→ **Using the information**:
1. Summarize the call transcript in two sentences.
2. Render this sentence from the call transcript in Spanish: "Yes, we are already discussing the charter of our first newbuilding vessel to be delivered in April."
3. Reproduce the call transcript word for word from "I think the" to "took delivery already.".
====== Text passage
I think the remaining six new buildings, I believe on the top of my head, some like $220 million that we need to total contract price, of which about 65 give or take has been already paid. And we expect to finance 60% of the contracted price, that's about a $130 million. So we have about I believe $30 million of additional equity contributions to make. I made this calculation on top of my head, trying to subtract the vessel we took delivery already.

Tate Sullivan

Analyst

Understood. Okay. Thank you for that. Okay. Thank you very much.

Aristides Pittas

Analyst

Thank you, Tate.

Operator

Operator

Thank you. Our next question comes from Kristoffer Skeie with Arctic Securities. Please proceed.

Kristoffer Barth Skeie

Analyst · Arctic Securities. Please proceed.

Hello. Congrats on another good quarter and definitely positive with dividend hike. It's Kristoffer Barth Skeie, I'll take -- I believe it was [indiscernible]. Can you elaborate a bit on chartering discussions both with regards to vessels coming over now and on the new build, sort of how long durations can you get now and how do you sort of evaluate duration compared to rate level?

Aristides Pittas

Analyst · Arctic Securities. Please proceed.

Yes, we are already discussing the charter of our first newbuilding vessel to be delivered in April. Duration is between one and two years. We are looking at the various offers that we have and will decide depending on the level of if we go for one or two years' time. So there is discussions there. There are discussions about a couple of ships that open up within the next month or two months or so, four periods of up to a year. We will see. I mean there is interest in the vessels that are coming up within the next couple of months and we are focusing on these vessels for the time being, but nothing to report yet.
============
====== Data listing
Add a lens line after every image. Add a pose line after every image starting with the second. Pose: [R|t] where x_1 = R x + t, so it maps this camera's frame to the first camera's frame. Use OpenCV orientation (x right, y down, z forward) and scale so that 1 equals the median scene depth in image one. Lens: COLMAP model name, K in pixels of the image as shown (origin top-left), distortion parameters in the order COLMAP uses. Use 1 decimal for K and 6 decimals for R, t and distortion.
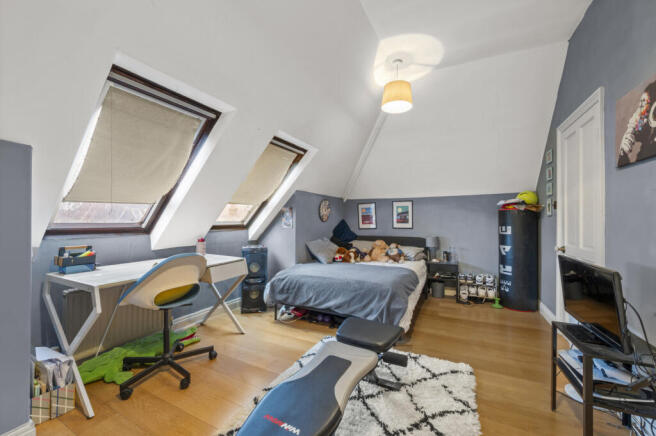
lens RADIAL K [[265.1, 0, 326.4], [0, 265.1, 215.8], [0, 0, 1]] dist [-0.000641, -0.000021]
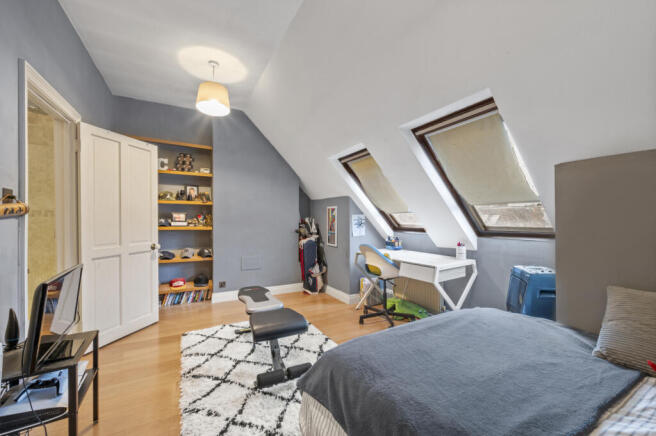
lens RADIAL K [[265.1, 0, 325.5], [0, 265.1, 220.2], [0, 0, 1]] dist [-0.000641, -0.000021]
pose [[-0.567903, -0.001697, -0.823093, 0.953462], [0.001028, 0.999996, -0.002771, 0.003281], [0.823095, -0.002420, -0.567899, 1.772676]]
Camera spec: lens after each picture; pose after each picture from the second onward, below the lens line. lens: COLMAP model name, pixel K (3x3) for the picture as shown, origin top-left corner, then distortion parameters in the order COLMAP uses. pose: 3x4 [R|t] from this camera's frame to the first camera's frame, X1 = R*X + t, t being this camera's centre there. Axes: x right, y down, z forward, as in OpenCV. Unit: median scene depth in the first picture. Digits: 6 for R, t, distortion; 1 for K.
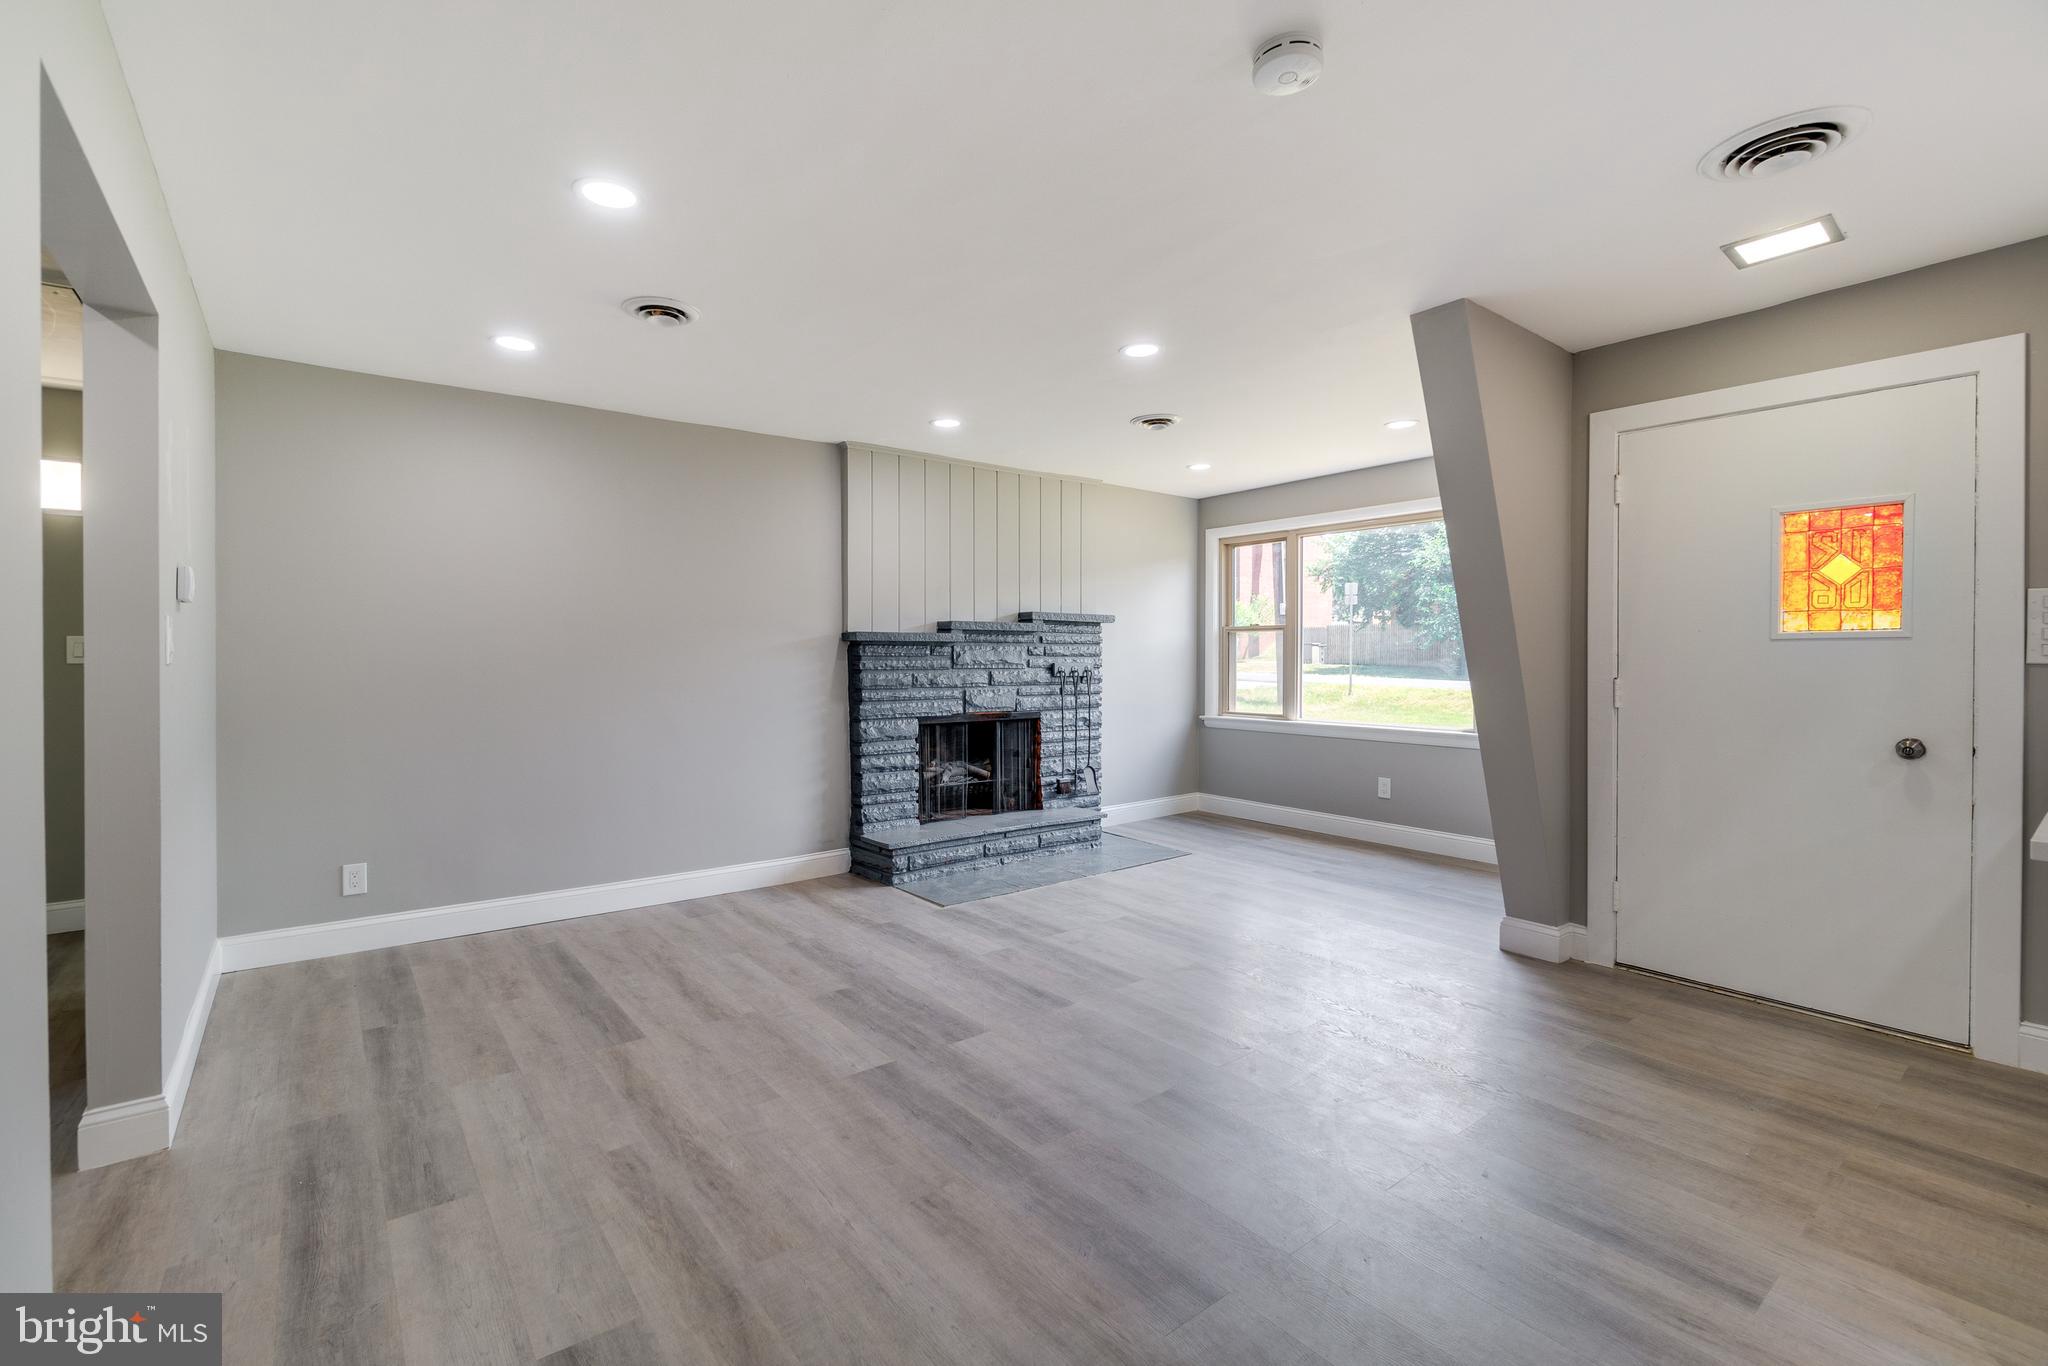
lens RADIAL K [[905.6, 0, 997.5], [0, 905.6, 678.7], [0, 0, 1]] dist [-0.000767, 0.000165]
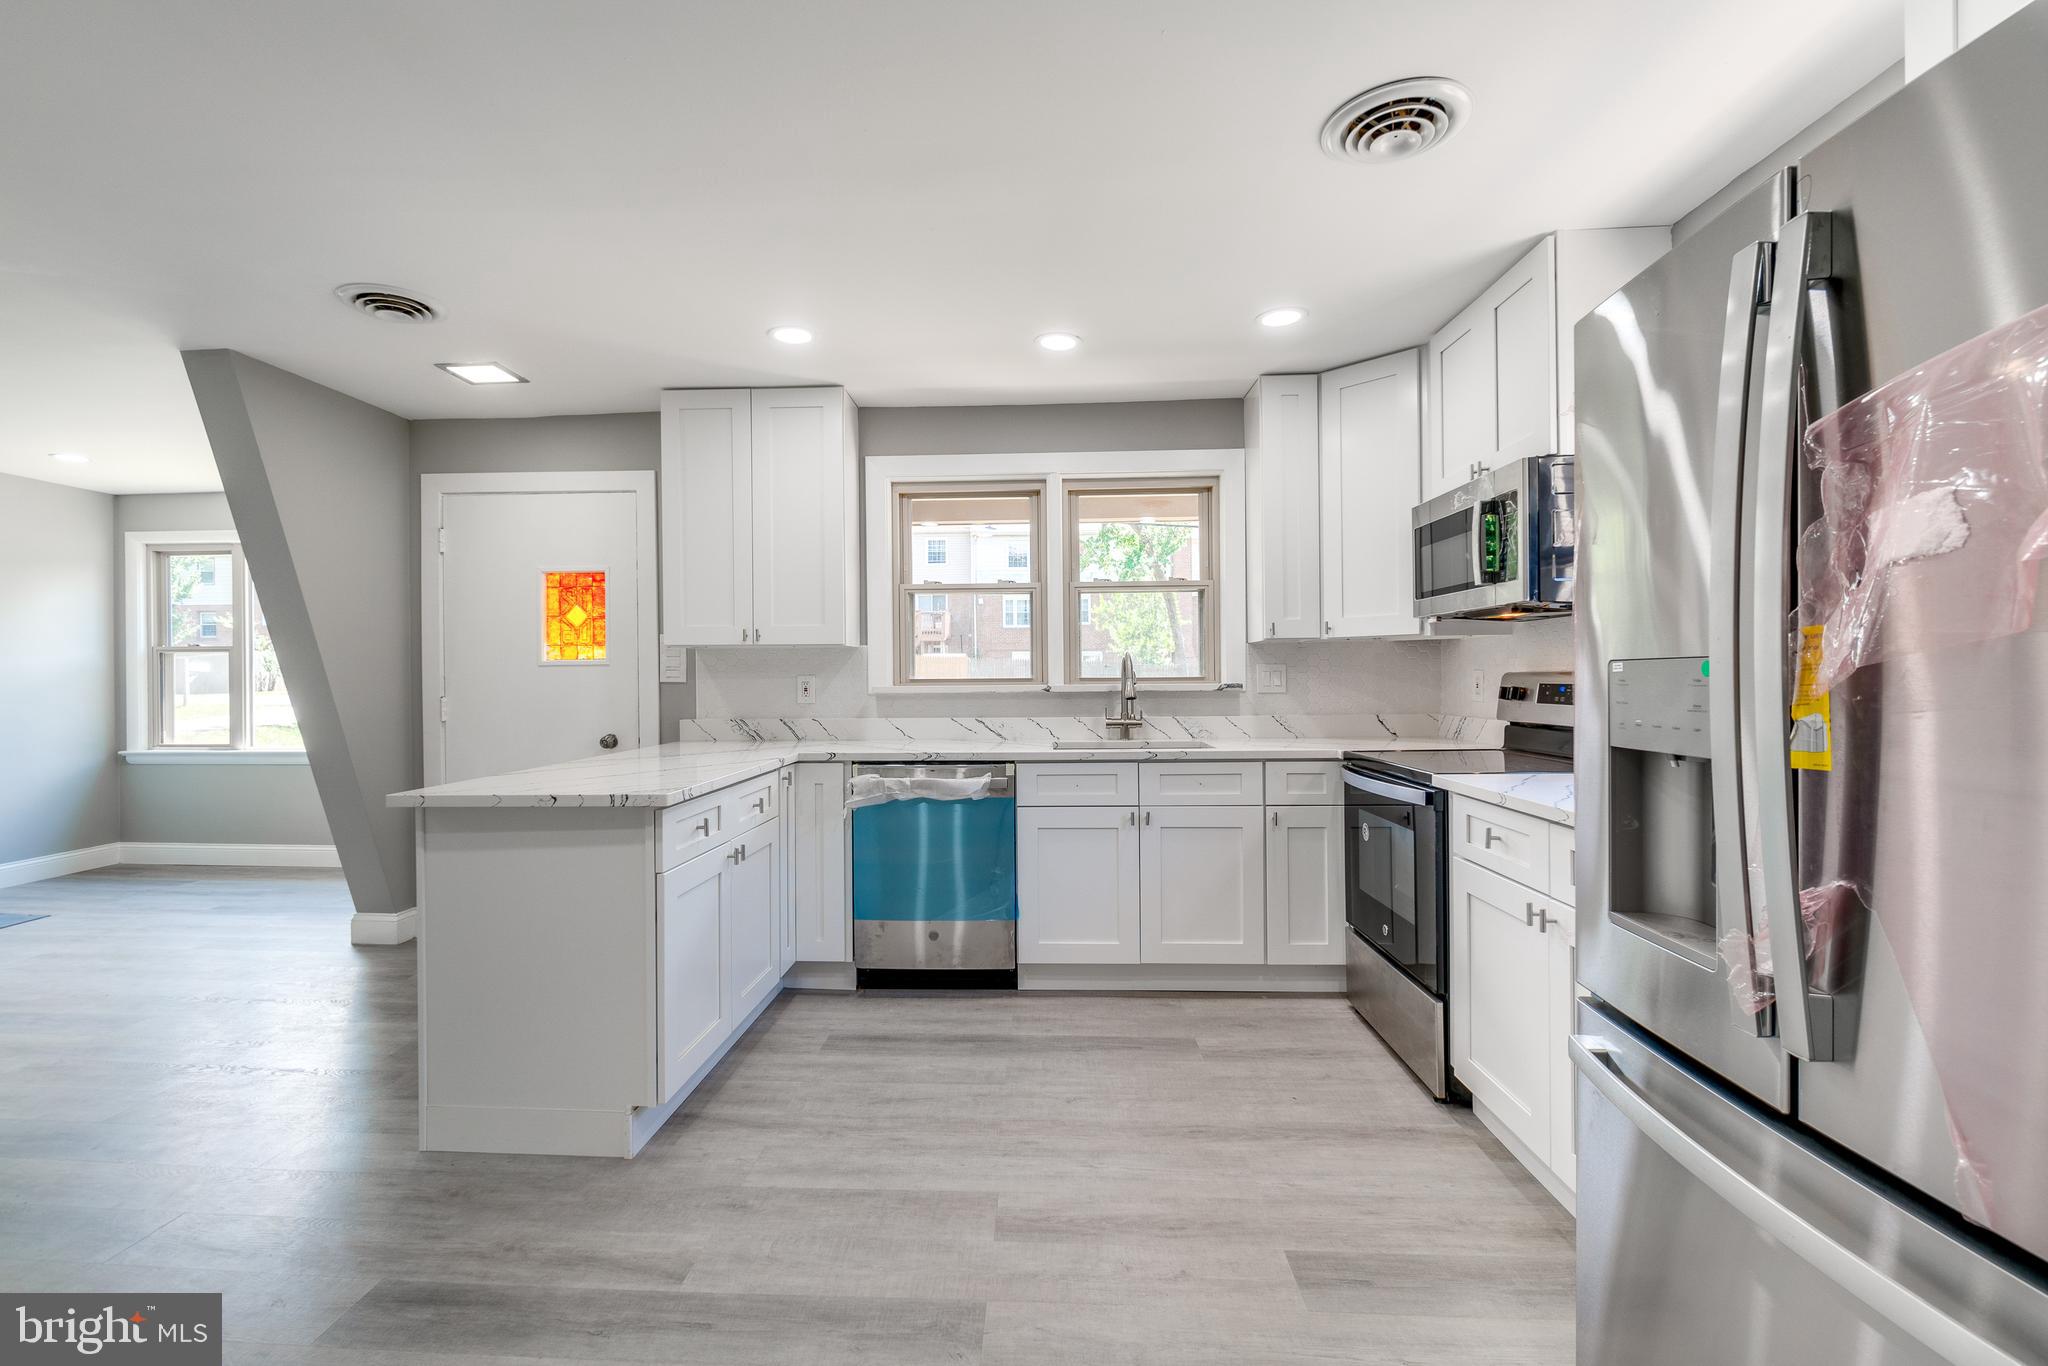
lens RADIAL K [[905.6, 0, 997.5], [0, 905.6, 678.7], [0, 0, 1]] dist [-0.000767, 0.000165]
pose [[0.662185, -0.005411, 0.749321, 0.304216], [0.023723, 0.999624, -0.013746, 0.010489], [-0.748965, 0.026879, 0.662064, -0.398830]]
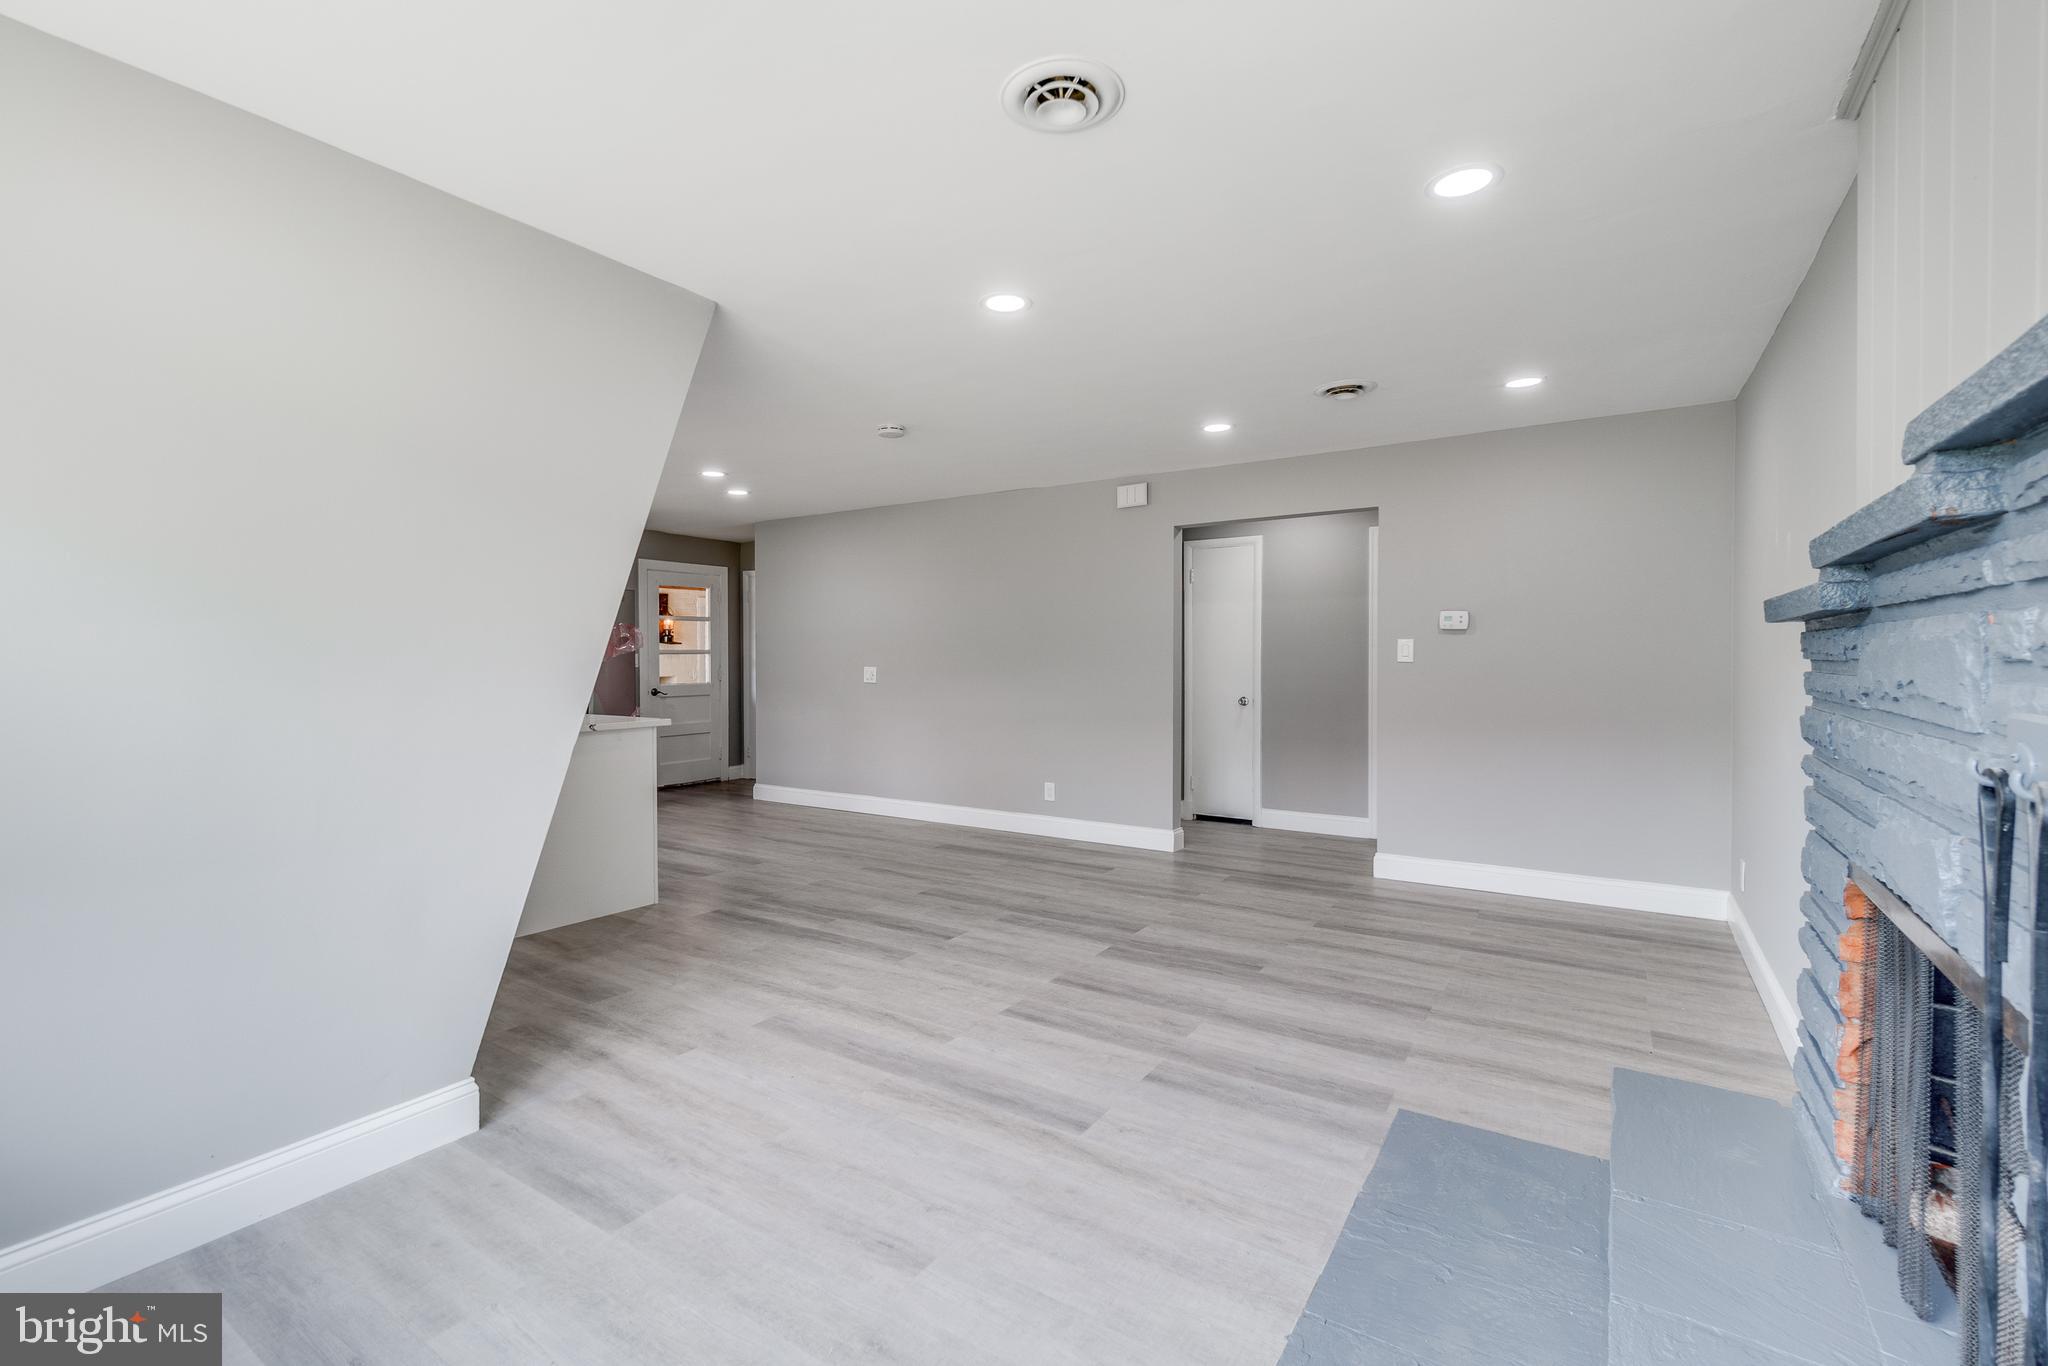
============
→ **Task-by-task solutions**:
1. The remaining six newbuildings are estimated at about $220 million in total contract price, of which about 65 has already been paid, and about 60% (around $130 million) is expected to be financed, leaving roughly $30 million in additional equity contributions. Asked about chartering, Aristides Pittas says the first newbuilding, due in April, is under discussion for one to two years and there is interest in ships opening up within the next couple of months, but nothing to report yet.

2. Sí, ya estamos negociando el fletamento de nuestro primer buque de nueva construcción, que se entregará en abril.

3.
I think the remaining six new buildings, I believe on the top of my head, some like $220 million that we need to total contract price, of which about 65 give or take has been already paid. And we expect to finance 60% of the contracted price, that's about a $130 million. So we have about I believe $30 million of additional equity contributions to make. I made this calculation on top of my head, trying to subtract the vessel we took delivery already.